Earlier this year the district attorney’s office selected several staff members to step away from trial courts and focus solely on “high risk” cases, meaning cases involving violent crimes, repeat offenders or other factors flagged by law enforcement.

Repeat offenders are suspected of being involved in a number of recent shootings targeting law enforcement officials, as well as a high-profile case in Stone Oak in which a parolee was caught on a Ring doorbell camera threatening people inside the home with a gun.

Though the new program, more staff members would be able to contribute to that work, outside of their regular assignments. They would be paid hourly based on experience, between $42 and $52 per hour.

“We just need more hands on deck,” Gonzales said.

Once a suspect is in custody, prosecutors have 90 days to prepare their case for indictment, or else the suspect can request a bond reduction or a personal recognizance bond. Sorting out high-priority cases should make sure his office is well-prepared to make its strongest case for keeping potentially dangerous suspects behind bars.

“If we don’t have the evidence that we need to to present a case to a grand jury, then sometimes we’re forced to dismiss for further investigation, for example,” he said. “The idea of this team is to work to have these [high risk] cases ready, and have them indicted sooner than later.”

Not alone

How the workload at the district attorney’s office become so insurmountable remains a point of contention between Gonzales and his critics.

A presentation to commissioners Tuesday suggested the massive increase in available video and photo evidence has increased the work load on individual cases.

“When I first started as a prosecutor, you had one or two officers show up at a crime scene and you had a witness statement, maybe one photograph,” Gonzales said. “Today we have several officers that show up on scene, they have body cam footage, they may take crime scene footage.

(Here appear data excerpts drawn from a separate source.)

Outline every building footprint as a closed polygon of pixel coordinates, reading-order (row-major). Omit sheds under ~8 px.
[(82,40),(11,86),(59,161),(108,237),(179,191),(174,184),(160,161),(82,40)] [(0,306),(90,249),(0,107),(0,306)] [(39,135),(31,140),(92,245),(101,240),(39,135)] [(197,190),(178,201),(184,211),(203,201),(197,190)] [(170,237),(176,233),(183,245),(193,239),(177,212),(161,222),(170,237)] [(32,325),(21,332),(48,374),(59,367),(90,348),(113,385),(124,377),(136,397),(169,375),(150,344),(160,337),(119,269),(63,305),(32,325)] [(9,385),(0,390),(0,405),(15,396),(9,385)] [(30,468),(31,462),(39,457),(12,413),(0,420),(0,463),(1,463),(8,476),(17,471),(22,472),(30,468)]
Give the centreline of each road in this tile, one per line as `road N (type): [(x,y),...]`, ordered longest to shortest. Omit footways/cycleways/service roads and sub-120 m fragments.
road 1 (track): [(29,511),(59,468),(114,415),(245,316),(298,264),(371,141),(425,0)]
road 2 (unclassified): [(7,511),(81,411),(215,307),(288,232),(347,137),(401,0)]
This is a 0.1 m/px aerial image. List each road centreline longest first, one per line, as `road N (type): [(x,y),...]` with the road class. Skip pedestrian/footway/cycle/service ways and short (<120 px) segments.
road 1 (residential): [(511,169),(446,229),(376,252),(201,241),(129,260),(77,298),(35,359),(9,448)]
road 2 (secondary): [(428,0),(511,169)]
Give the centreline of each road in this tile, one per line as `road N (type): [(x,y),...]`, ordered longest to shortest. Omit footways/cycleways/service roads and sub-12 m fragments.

If there’s a shooting, every shell casing is photographed.”

Even so, the presentation said that Gonzales, who was first elected in 2018, has gone from an inherited backlog of 8,639 cases to 6,083 cases this year.

“We can comfortably expect to be able to resolve 2,000 to 2,500 cases [through this six-month plan],” said Gonzales, who was joined by his litigation chief, Christian Henricksen, and new communications director, former U.S. Rep. Pete Gallego. “We’re talking about a third of our backlog.”

Commissioner Grant Moody (Pct. 3) asked for detailed progress reports each month of the pilot program, as well as additional details on how the DA’s office tracks case backlog.

Less clear from the presentation was how Gonzales plans to make up the staffing shortage.

The “high risk intake team” is being called a “temporary solution” to address “a systemic problem resulting from an increased volume of evidence, antiquated software, and unfilled vacancies within the office of the district attorney.”

The funding is based on the calculation that no additional prosecutors will be hired in the first two quarters of the coming year.

Hiring issues have plagued district attorneys’ offices across the nation, but KSAT reported earlier this year that Gonzales’ former employees called the office a “hostile and toxic” work environment.

Gonzales denies that characterization, and said he currently needs to hire between 13 and 15 prosecutors, an improvement from earlier this year.

“I’ll tell you why we have these vacant attorney positions,” Gonzales said. “When you come to work in the DA’s office, you deal with allegations of violent crime. … We see a lot of crimes committed against children, against our elderly and against women. It takes a toll on our prosecutors.”